Menschenbild der Sterbenden beachten

Niedersächsische Justizministerin warnt vor Regelungswut bei Patientenverfügungen

Goslar (bph) Die niedersächsische Justizministerin Elisabeth Heister-Neumann hat sich erneut klar gegen die aktive Sterbehilfe, aber für mehr palliativmedizinische Angebote und die Hospizbewegung ausgesprochen. Beim Akademieabend „Sterbehilfe und Patientenverfügung“ im St. Jakobushaus Goslar, Akademie des Bistums Hildesheim, warnte sie am Samstagabend zugleich davor, die Politik in Sachen Patientenverfügungen zu überfordern.

Im Herbst 2006 hatte der Juristentag gefordert, die Sterbehilfe gesetzlich zu regeln. Klärungsbedarf sieht auch die niedersächsische Justizministerin. Zwar sei die aktive Sterbehilfe klar verboten und passive Sterbehilfe als Unterlassen lebensverlängernder Maßnahmen grundsätzlich erlaubt. Aber da beginnen für Heister-Neumann bereits die Probleme: „Darf man lebensverlängernde Maßnahmen gegebenenfalls erst in den letzten Todesstunden oder bereits Wochen und Monate vor dem wahrscheinlichen Tod aussetzen?“ so umriss sie eines der ungelösten Probleme. „Da sind sich selbst Experten uneins.
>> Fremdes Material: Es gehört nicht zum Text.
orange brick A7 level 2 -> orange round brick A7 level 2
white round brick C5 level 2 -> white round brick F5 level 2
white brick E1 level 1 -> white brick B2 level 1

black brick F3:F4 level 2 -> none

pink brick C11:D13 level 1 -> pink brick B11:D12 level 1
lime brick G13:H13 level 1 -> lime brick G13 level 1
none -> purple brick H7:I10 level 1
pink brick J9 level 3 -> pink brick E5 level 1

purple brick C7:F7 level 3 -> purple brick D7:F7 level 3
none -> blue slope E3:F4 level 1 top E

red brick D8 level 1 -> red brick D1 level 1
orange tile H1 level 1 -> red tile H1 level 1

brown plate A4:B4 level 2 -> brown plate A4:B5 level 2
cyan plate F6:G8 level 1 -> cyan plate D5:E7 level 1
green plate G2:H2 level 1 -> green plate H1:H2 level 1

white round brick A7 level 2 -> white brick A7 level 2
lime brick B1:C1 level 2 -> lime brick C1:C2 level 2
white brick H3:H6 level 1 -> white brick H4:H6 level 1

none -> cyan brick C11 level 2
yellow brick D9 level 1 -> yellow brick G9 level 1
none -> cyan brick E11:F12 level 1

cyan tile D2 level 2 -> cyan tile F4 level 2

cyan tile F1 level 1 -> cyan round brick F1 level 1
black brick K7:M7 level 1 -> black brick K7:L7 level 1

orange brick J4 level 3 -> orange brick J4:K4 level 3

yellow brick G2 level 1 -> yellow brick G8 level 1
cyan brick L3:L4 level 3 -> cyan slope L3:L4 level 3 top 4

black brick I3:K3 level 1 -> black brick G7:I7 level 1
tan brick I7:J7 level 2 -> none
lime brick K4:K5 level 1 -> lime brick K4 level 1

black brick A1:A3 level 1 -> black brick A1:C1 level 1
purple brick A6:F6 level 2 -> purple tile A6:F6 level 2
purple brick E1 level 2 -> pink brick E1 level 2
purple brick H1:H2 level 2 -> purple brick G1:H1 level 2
Solche Fragen wird man gesetzlich niemals endgültig regeln können“, dämpfte die Justizministerin in Goslar all zu hohe Erwartungen an die Politik in Berlin.

Eine Patientenverfügung kann immer nur Hinweis auf den Willen eines Menschen sein, stellte auch Referentin Dr. Almut Geyer, Notärztin und Palliativmedizinerin der Universität Göttingen, beim sehr gut besuchten Akademieabend klar: Unmöglich könne man jemals alle möglichen Eventualitäten voraussehen und dafür Verfügungen treffen. Möglicherweise seien der Medizin in einigen Jahren Dinge möglich, die heute noch nicht absehbar seien. Patientenverfügungen sollten daher regelmäßig erneuert und gegebenenfalls ergänz werden, rieten die Ärztin und die Justizministerin übereinstimmend. Günstig sei, in einer Patientenverfügung das eigene Menschenbild zu beschreiben, um den Angehörigen und Ärzten im Falle einer unheilbaren Krankheit Hinweise auf den eigenen Willen zu geben. Am Ende aber gilt für beide vor allem: „Man muss im richtigen Moment auch loslassen können!“

Eine klare Absage erteilten Ärztin und Juristin dem Verein „Dignitas“ aus der Schweiz, der Lebensmüden auch von Deutschland aus zu einem sanften Tod verhelfen möchte. Nach Ansicht beider geht es diesem Verein nicht zuletzt um das Geld. Sie habe die Erfahrung gemacht, dass todkranke Menschen keine aktive Sterbehilfe mehr wünschen, wenn man ihnen eine gute Behandlung und Begleitung anbiete, berichtete Palliativmedizinerin Geyer aus ihrer Praxis. Und Heister-Neumann gab mit Blick auf die demographische Entwicklung zu bedenken: „Es wird in Zukunft immer mehr vereinsamte alte Menschen geben. Erlauben wir die aktive Sterbehilfe, könnte der Druck auf diese Menschen wachsen, sich umzubringen.“

Dr. phil. Dipl. theol. Andreas Fritzsche nutzte diesen Akademieabend, um sich in einer bewegten Abschlussrede als Akademiedirektor zu verabschieden. Fritzsche wechselt Ende des Monats an die Universität Lüneburg. In Goslar habe er wichtige Jahre seines Lebens verbracht, auf die er immer gerne zurückblicken werden“, sagte Fritzsche zum Abschied.